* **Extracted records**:
+-------+

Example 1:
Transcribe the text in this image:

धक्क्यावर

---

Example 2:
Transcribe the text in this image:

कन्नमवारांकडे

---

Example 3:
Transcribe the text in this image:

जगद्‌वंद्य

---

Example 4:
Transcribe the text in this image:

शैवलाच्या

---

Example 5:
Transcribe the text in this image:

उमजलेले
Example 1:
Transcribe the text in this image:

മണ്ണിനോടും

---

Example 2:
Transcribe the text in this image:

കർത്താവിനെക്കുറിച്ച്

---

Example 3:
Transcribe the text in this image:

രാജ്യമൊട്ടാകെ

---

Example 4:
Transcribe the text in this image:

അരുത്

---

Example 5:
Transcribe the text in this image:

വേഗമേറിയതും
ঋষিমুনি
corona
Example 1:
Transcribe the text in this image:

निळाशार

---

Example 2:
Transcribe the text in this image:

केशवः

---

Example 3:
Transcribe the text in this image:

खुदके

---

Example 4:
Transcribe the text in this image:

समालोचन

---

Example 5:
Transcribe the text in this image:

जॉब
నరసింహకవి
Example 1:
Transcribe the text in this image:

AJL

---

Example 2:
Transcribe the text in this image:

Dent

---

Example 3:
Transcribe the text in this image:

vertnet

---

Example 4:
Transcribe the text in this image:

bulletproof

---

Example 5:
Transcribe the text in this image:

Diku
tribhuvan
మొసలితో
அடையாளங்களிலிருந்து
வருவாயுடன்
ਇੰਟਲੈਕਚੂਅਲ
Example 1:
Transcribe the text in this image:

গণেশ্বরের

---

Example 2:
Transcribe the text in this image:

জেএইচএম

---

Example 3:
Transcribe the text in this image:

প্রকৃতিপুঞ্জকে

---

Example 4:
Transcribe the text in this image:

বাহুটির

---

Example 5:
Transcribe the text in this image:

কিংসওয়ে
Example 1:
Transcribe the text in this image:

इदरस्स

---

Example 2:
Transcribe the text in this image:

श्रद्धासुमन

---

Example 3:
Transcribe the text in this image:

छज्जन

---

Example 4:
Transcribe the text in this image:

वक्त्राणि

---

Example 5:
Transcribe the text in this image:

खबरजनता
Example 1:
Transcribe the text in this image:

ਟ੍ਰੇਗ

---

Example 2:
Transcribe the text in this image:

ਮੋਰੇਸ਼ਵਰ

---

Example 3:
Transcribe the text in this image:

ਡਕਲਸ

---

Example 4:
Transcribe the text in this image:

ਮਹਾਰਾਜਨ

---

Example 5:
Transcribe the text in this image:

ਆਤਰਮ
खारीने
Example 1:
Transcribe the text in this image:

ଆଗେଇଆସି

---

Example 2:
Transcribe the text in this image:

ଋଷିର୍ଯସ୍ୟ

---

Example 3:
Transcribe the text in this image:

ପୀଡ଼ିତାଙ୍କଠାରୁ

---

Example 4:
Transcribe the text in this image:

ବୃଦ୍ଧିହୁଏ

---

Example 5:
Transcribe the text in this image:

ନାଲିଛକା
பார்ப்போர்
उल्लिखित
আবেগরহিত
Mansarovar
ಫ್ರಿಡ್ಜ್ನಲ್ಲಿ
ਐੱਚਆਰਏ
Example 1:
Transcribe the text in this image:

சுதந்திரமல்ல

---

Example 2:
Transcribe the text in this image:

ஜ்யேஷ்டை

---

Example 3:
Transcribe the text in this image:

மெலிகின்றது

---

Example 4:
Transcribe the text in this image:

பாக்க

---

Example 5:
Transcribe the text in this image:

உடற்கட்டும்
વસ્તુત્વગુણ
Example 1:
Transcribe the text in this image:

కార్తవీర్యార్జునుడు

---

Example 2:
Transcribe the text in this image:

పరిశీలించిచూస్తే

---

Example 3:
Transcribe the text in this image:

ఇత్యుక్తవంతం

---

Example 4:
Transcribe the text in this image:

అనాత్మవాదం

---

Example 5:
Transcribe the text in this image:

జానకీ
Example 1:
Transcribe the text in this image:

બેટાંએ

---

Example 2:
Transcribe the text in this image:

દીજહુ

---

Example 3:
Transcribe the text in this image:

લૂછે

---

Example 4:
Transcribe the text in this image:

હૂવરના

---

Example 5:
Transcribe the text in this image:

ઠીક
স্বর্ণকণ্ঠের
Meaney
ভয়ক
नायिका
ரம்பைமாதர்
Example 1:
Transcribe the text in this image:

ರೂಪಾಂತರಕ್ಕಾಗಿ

+-------+

* **Work to be completed**:
Reproduce the records above exactly.

* **Output for this exercise**:
Example 1:
Transcribe the text in this image:

धक्क्यावर

---

Example 2:
Transcribe the text in this image:

कन्नमवारांकडे

---

Example 3:
Transcribe the text in this image:

जगद्‌वंद्य

---

Example 4:
Transcribe the text in this image:

शैवलाच्या

---

Example 5:
Transcribe the text in this image:

उमजलेले
Example 1:
Transcribe the text in this image:

മണ്ണിനോടും

---

Example 2:
Transcribe the text in this image:

കർത്താവിനെക്കുറിച്ച്

---

Example 3:
Transcribe the text in this image:

രാജ്യമൊട്ടാകെ

---

Example 4:
Transcribe the text in this image:

അരുത്

---

Example 5:
Transcribe the text in this image:

വേഗമേറിയതും
ঋষিমুনি
corona
Example 1:
Transcribe the text in this image:

निळाशार

---

Example 2:
Transcribe the text in this image:

केशवः

---

Example 3:
Transcribe the text in this image:

खुदके

---

Example 4:
Transcribe the text in this image:

समालोचन

---

Example 5:
Transcribe the text in this image:

जॉब
నరసింహకవి
Example 1:
Transcribe the text in this image:

AJL

---

Example 2:
Transcribe the text in this image:

Dent

---

Example 3:
Transcribe the text in this image:

vertnet

---

Example 4:
Transcribe the text in this image:

bulletproof

---

Example 5:
Transcribe the text in this image:

Diku
tribhuvan
మొసలితో
அடையாளங்களிலிருந்து
வருவாயுடன்
ਇੰਟਲੈਕਚੂਅਲ
Example 1:
Transcribe the text in this image:

গণেশ্বরের

---

Example 2:
Transcribe the text in this image:

জেএইচএম

---

Example 3:
Transcribe the text in this image:

প্রকৃতিপুঞ্জকে

---

Example 4:
Transcribe the text in this image:

বাহুটির

---

Example 5:
Transcribe the text in this image:

কিংসওয়ে
Example 1:
Transcribe the text in this image:

इदरस्स

---

Example 2:
Transcribe the text in this image:

श्रद्धासुमन

---

Example 3:
Transcribe the text in this image:

छज्जन

---

Example 4:
Transcribe the text in this image:

वक्त्राणि

---

Example 5:
Transcribe the text in this image:

खबरजनता
Example 1:
Transcribe the text in this image:

ਟ੍ਰੇਗ

---

Example 2:
Transcribe the text in this image:

ਮੋਰੇਸ਼ਵਰ

---

Example 3:
Transcribe the text in this image:

ਡਕਲਸ

---

Example 4:
Transcribe the text in this image:

ਮਹਾਰਾਜਨ

---

Example 5:
Transcribe the text in this image:

ਆਤਰਮ
खारीने
Example 1:
Transcribe the text in this image:

ଆଗେଇଆସି

---

Example 2:
Transcribe the text in this image:

ଋଷିର୍ଯସ୍ୟ

---

Example 3:
Transcribe the text in this image:

ପୀଡ଼ିତାଙ୍କଠାରୁ

---

Example 4:
Transcribe the text in this image:

ବୃଦ୍ଧିହୁଏ

---

Example 5:
Transcribe the text in this image:

ନାଲିଛକା
பார்ப்போர்
उल्लिखित
আবেগরহিত
Mansarovar
ಫ್ರಿಡ್ಜ್ನಲ್ಲಿ
ਐੱਚਆਰਏ
Example 1:
Transcribe the text in this image:

சுதந்திரமல்ல

---

Example 2:
Transcribe the text in this image:

ஜ்யேஷ்டை

---

Example 3:
Transcribe the text in this image:

மெலிகின்றது

---

Example 4:
Transcribe the text in this image:

பாக்க

---

Example 5:
Transcribe the text in this image:

உடற்கட்டும்
વસ્તુત્વગુણ
Example 1:
Transcribe the text in this image:

కార్తవీర్యార్జునుడు

---

Example 2:
Transcribe the text in this image:

పరిశీలించిచూస్తే

---

Example 3:
Transcribe the text in this image:

ఇత్యుక్తవంతం

---

Example 4:
Transcribe the text in this image:

అనాత్మవాదం

---

Example 5:
Transcribe the text in this image:

జానకీ
Example 1:
Transcribe the text in this image:

બેટાંએ

---

Example 2:
Transcribe the text in this image:

દીજહુ

---

Example 3:
Transcribe the text in this image:

લૂછે

---

Example 4:
Transcribe the text in this image:

હૂવરના

---

Example 5:
Transcribe the text in this image:

ઠીક
স্বর্ণকণ্ঠের
Meaney
ভয়ক
नायिका
ரம்பைமாதர்
Example 1:
Transcribe the text in this image:

ರೂಪಾಂತರಕ್ಕಾಗಿ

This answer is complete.